15. Countering the submissions of the State, Ms. Menaka Guruswamy submitted that sand is an essential ingredient for the execution of the contract. Initially, the lead provided for her client was at a distance of 20 kilometers from the Baruanala quarry. The transportation from the lead and the lifting of the sand, together constitute an integral part of the cost. Both these components have a serious impact on the profitability for the Contractor. According to her, it is an admitted fact that the Baruanala was depleted of sand and therefore, it became compelling to provide an alternative site for executing the contract. However, the alternative site is at an additional distance of 40 kilometers and therefore her client had to incur the extra cost for the transportation of the sand. It is for this reason that the Superintending Engineer, as well as the Executive Engineer, have granted the requisite permissions after due inspection and therefore, the claim for escalation is justified.
16. It was further argued that the first arbitral award dated 06.10.2007 rejecting the previous claim will have no bearing on the present proceedings as the former related to the first part of the clause and the present arbitration would relate to a period thereafter. She argued that as the request for arbitration relates to the later part of the clause, the earlier award cannot operate as res judicata.
17. We may mention at this very stage that this argument has the effect of bifurcating the contract into two parts which is an impermissible interpretation. The contract is a solitary agreement, intended to be performed, executed and discharged as a single obligation. The rights and obligations under the contract cannot be read separately by dividing it into two parts. This argument is, therefore, rejected at the outset. However, we will now proceed to consider the other submissions.
Analysis and Findings:
18. Determination of the claim for escalation depends on the construction of clause 3.11(A) of the contract, which provides that the claim for escalation will not be entertained unless there exist circumstances beyond the control of the contract. Further, the claim is admissible only upon the written order of the Superintending Engineer in charge of the work. In our view, both conditions are satisfied. In the first instance, the inspection report dated 31.10.2002 clearly indicates that the original quarry is depleted of the sand and therefore an alternative quarry is necessary for the execution of the contract. Secondly, this is a circumstance which is certainly beyond the control of the Contractor. Further, the permission granted by the Superintending Engineer dated 12.11.2002 is in complete satisfaction of the requirement of the clause. We are of the opinion that the claim for escalation is in full satisfaction of the terms of the contract.
19. The most important submission of the State is that the claim for arbitration is in fact barred by res judicata. We have examined this submission in detail and our findings are as follows.
20. The initial request for a change of quarry was made on 07.03.2002. This request was rejected by the Executive Engineer on 11.03.2002 and the same was confirmed by the Superintending Engineer on 12.12.2002. Without any factual basis justifying the need, or proving circumstances beyond the control of the Contractor, a claim was made for arbitration at the first instance on 24.12.2002. It is this reference that the Arbitrator considered and rejected by his award dated 06.10.2007.

========

Exercise description
Continue the excerpt on the sand-quarry escalation dispute, beginning immediately after its final sentence.

Records taken from a dataset
========

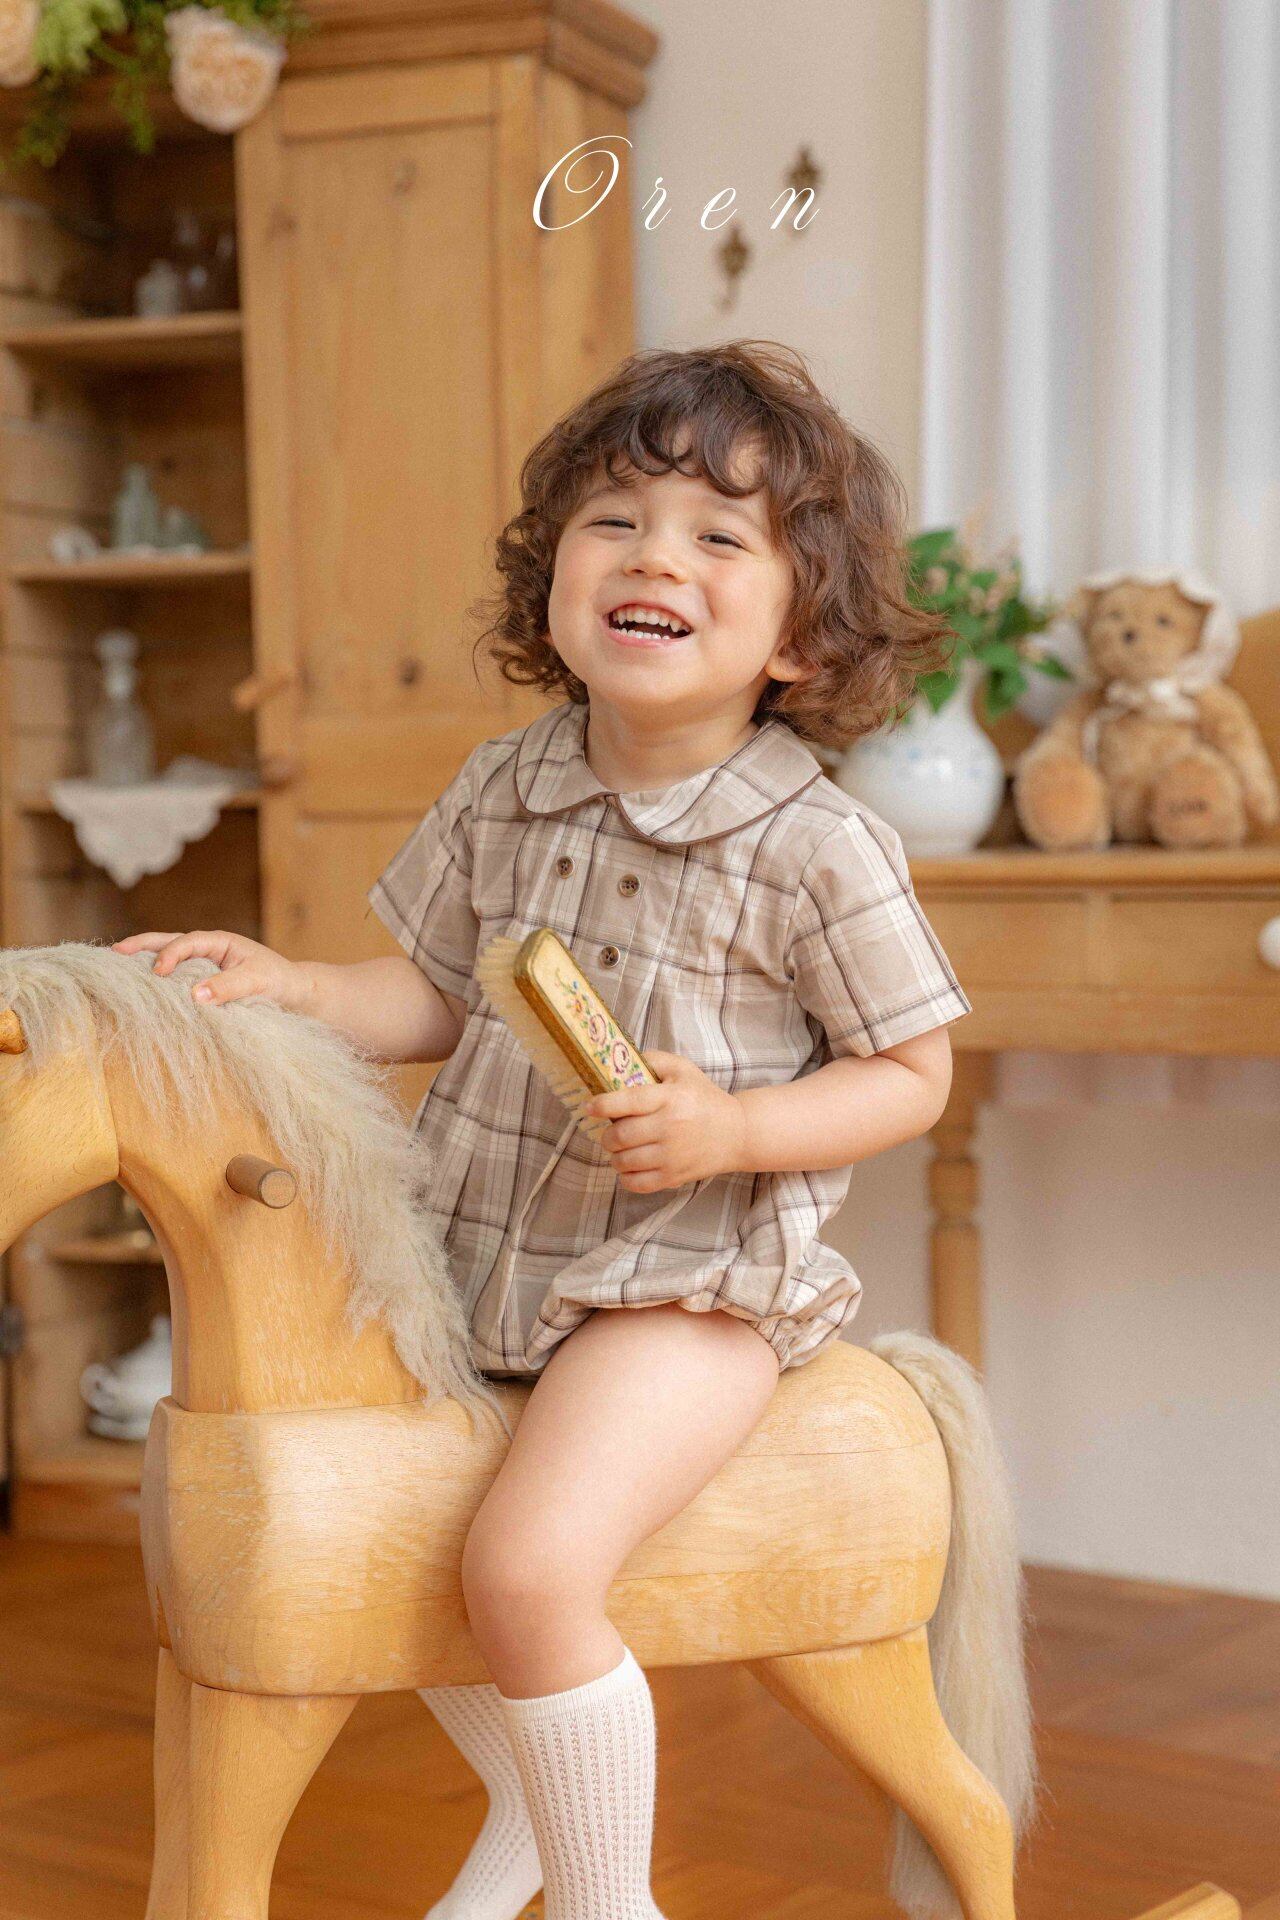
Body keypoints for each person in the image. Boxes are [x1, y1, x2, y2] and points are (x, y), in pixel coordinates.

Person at [114, 340, 972, 1920]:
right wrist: (290, 985)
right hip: (483, 1253)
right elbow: (434, 995)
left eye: (719, 537)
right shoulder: (504, 785)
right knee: (402, 1556)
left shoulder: (819, 844)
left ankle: (605, 1903)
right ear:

========

Answer box
As is evident from the above, (a) the request for arbitration was made in 2002 itself, (b) there was no proof of the fact that the Contractor was in a position which is beyond his control, (c) there was no written order by the Superintending Engineer granting sanction for the change of quarry, (d) there were in fact letters of the Superintending Engineer as well as the Executive Engineer rejecting the claim for an alternate quarry. These four factors make all the difference between the first arbitral award and the present proceedings. Hence, the principle of res judicata is not applicable.
21. A further question which remains for consideration is with respect to the letter of the Executive Engineer granting conditional permission. Shri Saurabh Mishra has submitted that while the Contractor accepts the alternate quarry, they cannot wriggle out of the condition of no escalation. We will presently deal with this submission.
22. A contractual clause which provides for the finality of rates quoted by the Contractor and disallows any future claims for escalation is conclusive and binding on the parties. If the clause debarring future claims permits escalation subject to certain conditions, no claim is admissible if the conditions are not satisfied. However, if the conditions are satisfied, the Contractor will have a right to claim escalation. This is a contractual right. The right originates and subsists by virtue of the contract itself. It is the duty of the Court, while interpreting the contract to decipher the true and correct meaning the parties intended and enforce the rights arising out of the contract. Officers administering the contract will not have any discretion whatsoever to admit or deny escalation after the conditions specified in a contract are satisfied.
23. The Executive Engineer has in our opinion acted beyond the scope of clause 3.11(A). Under the clause, if a circumstance beyond the control of the Contractor exists and the Superintending Engineer, in charge of work grants a written order to the effect, a right to seek escalation arises. When the two conditions provided under clause 3.11 (A) were satisfied, there was no discretion left with the Executive Engineer to impose any further conditions for claiming escalation. The Executive Engineer, in our opinion, has certainly acted beyond the scope of the contract. The role of the Executive Engineer was only to forward the decision of the Superintending Engineer and enable the Contractor to raise a claim for escalation.
24. In the context of discretion, we may reiterate this principle. The rights and duties of the parties to the contract subsist or perish in terms of the contract itself. Even if a party to the contract is a governmental authority, there is no place for discretion vested in the officers administering the contract. Discretion, a principle within the province of administrative law, has no place in contractual matters unless, of course, the parties have expressly incorporated it as a part of the contract. It is the bounden duty of the court while interpreting the terms of the contracts, to reject the exercise of any such discretion that is entirely outside the realm of the contract.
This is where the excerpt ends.